Coming to the end of summer can be depressing, especially if you take stock of what you’ve accomplished during those anticipated summer months. For me, summer carries the hope of not only time for relaxation, but also doing things I enjoy like: 1. Planting flowers around the house – near the end of August and still not completed; 2. Writing more chapters of my memoir – a few more sentences, but little more; 3. Taking short day trips to places like the Anderson Japanese Gardens in Rockford – still hoping to do. So I admit, I procrastinated – big time!
But the word “procrastinate” is confusing. Usually words starting with “pro” have positive connotations – procreate, proactive, proclaim, prodigious. And the origin of “procrastinate,” according to Webster, is pro, or forward plus cras, or tomorrow – both positive words, but actually meaning, “to postpone or defer taking action.” Putting off or delaying an action or decision often happens when one is lazy or distracted or depressed.

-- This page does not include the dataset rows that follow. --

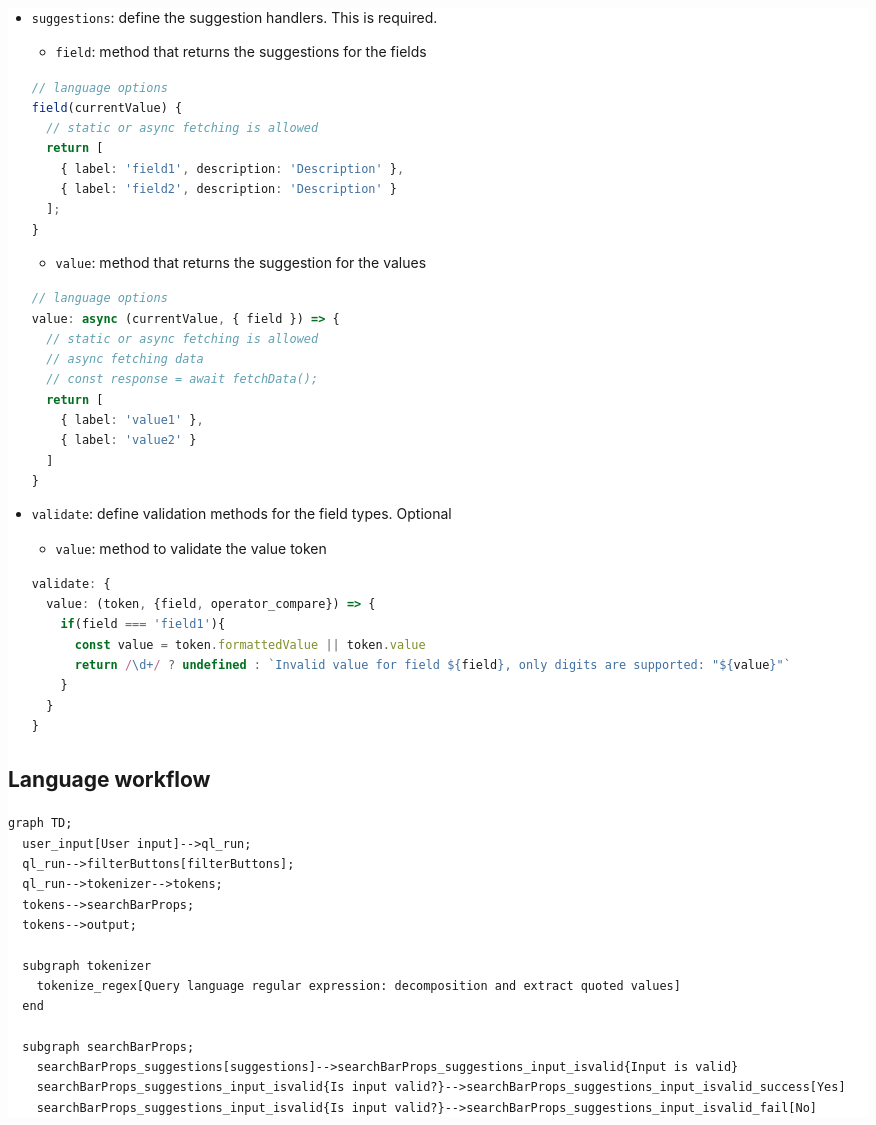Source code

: 
- `suggestions`: define the suggestion handlers. This is required.

  - `field`: method that returns the suggestions for the fields
  
  ```ts
  // language options
  field(currentValue) {
    // static or async fetching is allowed
    return [
      { label: 'field1', description: 'Description' },
      { label: 'field2', description: 'Description' }
    ];
  }
  ```

  - `value`: method that returns the suggestion for the values
  ```ts
  // language options
  value: async (currentValue, { field }) => {
    // static or async fetching is allowed
    // async fetching data
    // const response = await fetchData();
    return [
      { label: 'value1' },
      { label: 'value2' }
    ]
  }
  ```

- `validate`: define validation methods for the field types. Optional
  - `value`: method to validate the value token

  ```ts
  validate: {
    value: (token, {field, operator_compare}) => {
      if(field === 'field1'){
        const value = token.formattedValue || token.value
        return /\d+/ ? undefined : `Invalid value for field ${field}, only digits are supported: "${value}"`
      }
    }
  }
  ```

## Language workflow

```mermaid
graph TD;
  user_input[User input]-->ql_run;
  ql_run-->filterButtons[filterButtons];
  ql_run-->tokenizer-->tokens;
  tokens-->searchBarProps;
  tokens-->output;

  subgraph tokenizer
    tokenize_regex[Query language regular expression: decomposition and extract quoted values]
  end

  subgraph searchBarProps;
    searchBarProps_suggestions[suggestions]-->searchBarProps_suggestions_input_isvalid{Input is valid}
    searchBarProps_suggestions_input_isvalid{Is input valid?}-->searchBarProps_suggestions_input_isvalid_success[Yes]
    searchBarProps_suggestions_input_isvalid{Is input valid?}-->searchBarProps_suggestions_input_isvalid_fail[No]
```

Was I lazy? Well, I took over farm chores when my husband had knee surgery and finished a major grant writing project as well as taught a twelve-hour course on contemplative prayer. But was I distracted or depressed? These past months, I have become increasingly concerned about our State of the Union – signs that our democracy is under attack and our global leadership reputation is tarnished. I can’t put all the blame for my procrastination on our government. But in order to move pro-actively toward personal goals and civic responsibilities, I need to move forward in the direction of tomorrow, but do it today!